• _Exercise goal_
In the entries below, how many lines contain the string "your"? State the number and nothing else.

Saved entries
---------------

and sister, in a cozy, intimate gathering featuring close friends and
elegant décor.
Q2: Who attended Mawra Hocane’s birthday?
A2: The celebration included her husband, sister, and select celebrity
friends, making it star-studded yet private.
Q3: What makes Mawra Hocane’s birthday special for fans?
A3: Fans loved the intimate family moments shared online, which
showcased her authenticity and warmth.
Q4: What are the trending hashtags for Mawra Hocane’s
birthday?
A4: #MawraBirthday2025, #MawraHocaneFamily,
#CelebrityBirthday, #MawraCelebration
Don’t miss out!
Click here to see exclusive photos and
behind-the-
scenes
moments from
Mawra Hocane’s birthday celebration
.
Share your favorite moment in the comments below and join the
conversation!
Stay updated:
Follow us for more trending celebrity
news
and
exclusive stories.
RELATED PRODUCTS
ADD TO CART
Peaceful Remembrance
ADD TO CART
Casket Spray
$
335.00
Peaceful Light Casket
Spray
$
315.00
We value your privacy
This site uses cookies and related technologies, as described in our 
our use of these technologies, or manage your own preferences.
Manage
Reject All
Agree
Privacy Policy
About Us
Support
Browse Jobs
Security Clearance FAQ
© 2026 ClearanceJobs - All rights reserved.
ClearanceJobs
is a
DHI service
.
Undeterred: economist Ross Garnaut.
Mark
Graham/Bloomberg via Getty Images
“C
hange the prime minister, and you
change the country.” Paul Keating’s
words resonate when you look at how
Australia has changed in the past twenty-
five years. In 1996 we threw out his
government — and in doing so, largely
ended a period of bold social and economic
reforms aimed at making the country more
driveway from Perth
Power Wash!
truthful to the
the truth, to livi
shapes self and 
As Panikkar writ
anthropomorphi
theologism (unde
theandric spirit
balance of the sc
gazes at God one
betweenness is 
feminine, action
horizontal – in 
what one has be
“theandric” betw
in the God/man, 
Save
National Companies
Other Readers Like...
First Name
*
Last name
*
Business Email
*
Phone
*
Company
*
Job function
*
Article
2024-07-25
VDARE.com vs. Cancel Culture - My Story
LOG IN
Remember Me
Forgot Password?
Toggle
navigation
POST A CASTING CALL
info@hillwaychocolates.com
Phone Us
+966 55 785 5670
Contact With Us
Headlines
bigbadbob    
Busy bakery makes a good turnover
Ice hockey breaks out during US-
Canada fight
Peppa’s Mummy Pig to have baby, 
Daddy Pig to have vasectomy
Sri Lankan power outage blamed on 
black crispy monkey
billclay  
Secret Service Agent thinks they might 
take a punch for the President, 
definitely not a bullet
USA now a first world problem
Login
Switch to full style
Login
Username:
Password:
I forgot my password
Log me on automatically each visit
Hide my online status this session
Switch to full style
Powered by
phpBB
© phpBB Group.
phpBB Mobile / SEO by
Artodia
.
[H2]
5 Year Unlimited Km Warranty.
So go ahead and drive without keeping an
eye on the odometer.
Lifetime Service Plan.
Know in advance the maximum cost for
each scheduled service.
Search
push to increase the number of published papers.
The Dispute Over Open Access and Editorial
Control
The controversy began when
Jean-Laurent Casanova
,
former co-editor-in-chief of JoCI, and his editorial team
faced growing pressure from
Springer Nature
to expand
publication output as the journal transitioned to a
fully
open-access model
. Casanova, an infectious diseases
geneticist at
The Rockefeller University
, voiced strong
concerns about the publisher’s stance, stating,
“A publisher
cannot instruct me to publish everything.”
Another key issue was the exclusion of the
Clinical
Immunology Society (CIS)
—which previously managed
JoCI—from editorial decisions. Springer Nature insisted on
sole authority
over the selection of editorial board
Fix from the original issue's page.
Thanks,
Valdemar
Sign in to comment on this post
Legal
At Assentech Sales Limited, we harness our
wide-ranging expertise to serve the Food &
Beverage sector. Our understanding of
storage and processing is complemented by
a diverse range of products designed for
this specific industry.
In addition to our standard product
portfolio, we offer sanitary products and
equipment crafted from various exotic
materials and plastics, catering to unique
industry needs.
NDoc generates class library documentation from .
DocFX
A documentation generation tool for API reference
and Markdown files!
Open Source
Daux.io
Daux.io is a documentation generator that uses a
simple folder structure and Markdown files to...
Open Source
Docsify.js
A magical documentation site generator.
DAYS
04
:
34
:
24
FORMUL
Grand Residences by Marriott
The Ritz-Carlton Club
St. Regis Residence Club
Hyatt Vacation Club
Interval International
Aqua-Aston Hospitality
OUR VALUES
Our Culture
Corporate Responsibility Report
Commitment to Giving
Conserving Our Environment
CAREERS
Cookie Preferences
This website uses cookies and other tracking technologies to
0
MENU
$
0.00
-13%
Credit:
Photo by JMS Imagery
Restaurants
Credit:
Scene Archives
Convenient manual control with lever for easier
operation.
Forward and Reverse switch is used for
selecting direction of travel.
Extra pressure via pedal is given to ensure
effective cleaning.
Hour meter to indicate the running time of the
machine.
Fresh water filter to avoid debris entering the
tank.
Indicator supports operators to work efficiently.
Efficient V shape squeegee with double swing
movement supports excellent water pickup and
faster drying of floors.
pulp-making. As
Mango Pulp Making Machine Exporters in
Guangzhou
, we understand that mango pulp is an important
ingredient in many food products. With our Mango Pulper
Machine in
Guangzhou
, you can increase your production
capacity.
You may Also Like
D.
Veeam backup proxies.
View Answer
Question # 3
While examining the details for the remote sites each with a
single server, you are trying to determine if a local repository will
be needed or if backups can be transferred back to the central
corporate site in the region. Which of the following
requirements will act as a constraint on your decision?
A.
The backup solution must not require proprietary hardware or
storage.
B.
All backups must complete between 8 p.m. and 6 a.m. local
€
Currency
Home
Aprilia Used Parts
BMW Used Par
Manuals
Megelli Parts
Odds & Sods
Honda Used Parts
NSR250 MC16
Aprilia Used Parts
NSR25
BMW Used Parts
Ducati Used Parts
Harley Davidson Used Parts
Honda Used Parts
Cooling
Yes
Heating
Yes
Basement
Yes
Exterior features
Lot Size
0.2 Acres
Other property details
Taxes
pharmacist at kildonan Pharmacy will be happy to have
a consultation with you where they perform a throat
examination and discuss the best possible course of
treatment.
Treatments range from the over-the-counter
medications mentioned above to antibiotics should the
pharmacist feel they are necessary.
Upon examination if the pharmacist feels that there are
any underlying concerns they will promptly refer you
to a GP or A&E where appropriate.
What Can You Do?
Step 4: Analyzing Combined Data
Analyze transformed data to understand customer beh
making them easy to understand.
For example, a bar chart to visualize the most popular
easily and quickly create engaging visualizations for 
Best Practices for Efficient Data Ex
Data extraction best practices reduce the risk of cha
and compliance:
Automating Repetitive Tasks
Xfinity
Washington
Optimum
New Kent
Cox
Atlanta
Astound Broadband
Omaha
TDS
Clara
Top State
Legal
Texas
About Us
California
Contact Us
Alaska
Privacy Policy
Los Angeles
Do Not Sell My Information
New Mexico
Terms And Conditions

---------------

• _Output_
5